Será que a gente devia parar de falar ‘a gente’?
“Moro fora do Brasil há quase 30 anos e me choca ouvir até na TV as pessoas falando ‘A gente gosta’ ou ‘A gente vai’ em vez de ‘Nós gostamos’ ou ‘Nós vamos’. Isso é correto ou todos estão falando português errado?” (Gunther Meyer) O uso de “a gente” no lugar de “nós”, traço marcante […]
“Moro fora do Brasil há quase 30 anos e me choca ouvir até na TV as pessoas falando ‘A gente gosta’ ou ‘A gente vai’ em vez de ‘Nós gostamos’ ou ‘Nós vamos’. Isso é correto ou todos estão falando português errado?” (Gunther Meyer)
O uso de “a gente” no lugar de “nós”, traço marcante do português informal, já estava consagrado bem antes de Gunther deixar o país, há trinta anos. De onde virá seu estranhamento? Uma hipótese: pode ter ocorrido desde então uma maior flexibilização no uso da língua, uma extensão do registro coloquial a domínios em que até então ele não era bem aceito – e “a gente” foi junto.
Que se trata de uma forma de expressão com raízes fundas em nossa cultura fica claro quando pensamos numa canção popular clássica como A saudade mata a gente (1939), de João de Barro e Antônio Almeida, com seu estribilho que diz: “A saudade é dor pungente, morena/ A saudade mata a gente, morena”. Ou quando encontramos, recuando ainda mais no tempo, esta frase do escritor português oitocentista Camilo Castelo Branco, que muita gente tomava na época como modelo de uso da língua: “Com estes leitores assim previstos, o mais acertado e modesto é a gente ser sincera”.

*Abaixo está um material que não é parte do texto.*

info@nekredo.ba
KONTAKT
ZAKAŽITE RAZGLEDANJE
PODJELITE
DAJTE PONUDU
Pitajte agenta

A concordância no feminino feita por Camilo – e recomendada por gramáticos tradicionalistas como Domingos Paschoal Cegalla – tem sido preterida faz tempo pela concordância que ignora o gênero do substantivo “gente” para optar por um masculino genérico, em alguns casos, ou para variar segundo o sexo do falante, em outros. O exemplo a seguir foi colhido pelo próprio Cegalla em “Sagarana” (1946), de Guimarães Rosa: “Quando a gente é novo, gosta de fazer bonito…”.

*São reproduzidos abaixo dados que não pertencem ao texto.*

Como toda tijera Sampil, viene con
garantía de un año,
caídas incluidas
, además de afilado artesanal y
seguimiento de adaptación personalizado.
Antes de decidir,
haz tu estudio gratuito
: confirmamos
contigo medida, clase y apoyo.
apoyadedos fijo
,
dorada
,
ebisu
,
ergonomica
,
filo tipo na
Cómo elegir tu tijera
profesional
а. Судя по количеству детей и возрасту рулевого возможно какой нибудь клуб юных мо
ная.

Nem sempre é clara a fronteira semântica entre o “a gente” que significa “nós”, o que significa “eu” e o que apenas busca deixar o sujeito indeterminado (“Quando se é novo…”). Mas o mesmo pode ser dito do próprio pronome “nós” (leia mais aqui).
Convém prestar atenção na advertência que o Houaiss faz sobre “a gente”. Depois de acolher a expressão como substituta do pronome “nós” na linguagem coloquial (“nos usos informais da língua, é comum…”), observa que a concordância verbal “muitas vezes se faz pela primeira pessoa do plural, o que não corresponde à norma padrão”. Ou seja: “A gente é inútil”, tudo bem. “A gente somos inútil”, não.